Follow the rules below for forming words to show more than one of the things named:
- For most words, add s: books, guitars. Except when making a plural of single letter, do not add an apostrophe to words or numbers to make them plural.
- Add s to compound words written as single words: cupfuls, handfuls. For compound words that use separate words or link the words with a hyphen, make the most significant word plural: assistant attorneys, attorneys general, daughters-in-law, deputy chiefs of staff.
- Add s to figures: General Motors built the car in the 1940s. The Boeing Co. sold 12 more 767s.
- Don't change the spelling of proper nouns when making them plural. Add es to most proper names ending in es or z: Gonzalezes, Jameses, Joneses, Parkses. Add s to other proper names, including most proper names ending in y even if preceded by a consonant: the Clintons, the Abernathys, not the Abernathies.
- Add es to most words ending in ch, s, sh, ss, x and z: churches, buses, foxes, fuzzes, glasses.
- Change is to es in words ending in is: parentheses, theses.
- Add es to most words ending in o if a consonant precedes o: echoes, heroes. There are exceptions: pianos.

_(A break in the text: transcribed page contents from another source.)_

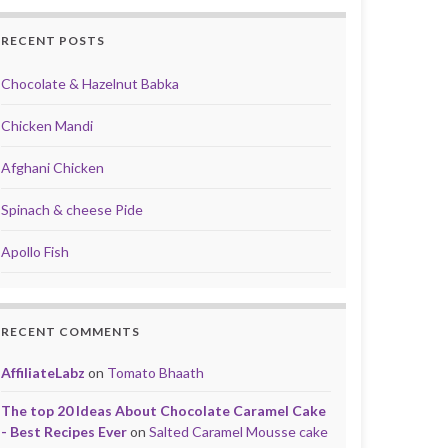
RECENT POSTS
Chocolate & Hazelnut Babka
Chicken Mandi
Afghani Chicken
Spinach & cheese Pide
Apollo Fish
RECENT COMMENTS
AffiliateLabz
on
Tomato Bhaath
The top 20 Ideas About Chocolate Caramel Cake
- Best Recipes Ever
on
Salted Caramel Mousse cake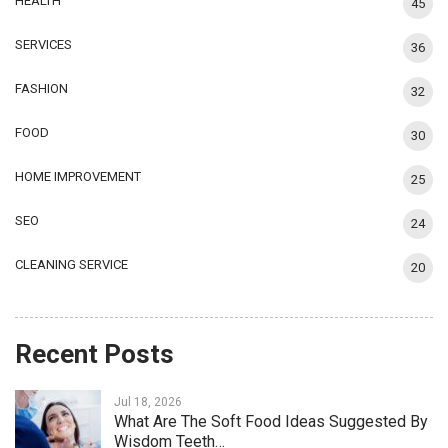
HEALTH
45
SERVICES
36
FASHION
32
FOOD
30
HOME IMPROVEMENT
25
SEO
24
CLEANING SERVICE
20
Recent Posts
Jul 18, 2026
What Are The Soft Food Ideas Suggested By
Wisdom Teeth…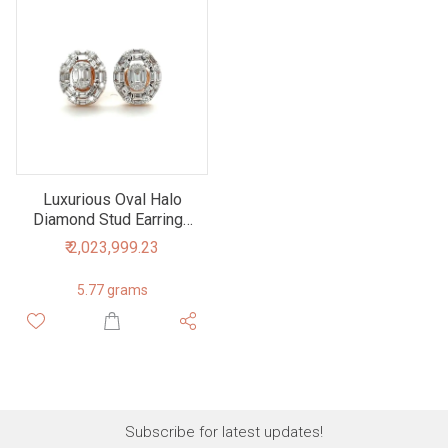
Luxurious Oval Halo
Diamond Stud Earrings
in Rose Gold
₹ 2,023,999.23
5.77 grams
Subscribe for latest updates!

- Words with Latin roots: Change us to i in words ending in us: alumnus, alumni. Change words ending in on to a: phenomenon, phenomena. Add s in most words ending in um: memorandums, referendums but not addenda, curricula, media.
- Avoid using a possessive name as a plural: The free passes are available at four McDonald's restaurants. Not: The free passes are available at four McDonald's.
- Do not use 's when writing about words as words: His speech had too many ifs, ands and buts.
- To avoid confusion, add 's to single letters: Dot your i's. She earned two A's and three B's on her report card. Add s to multiple letters: He knows his ABCs. They have three color TVs.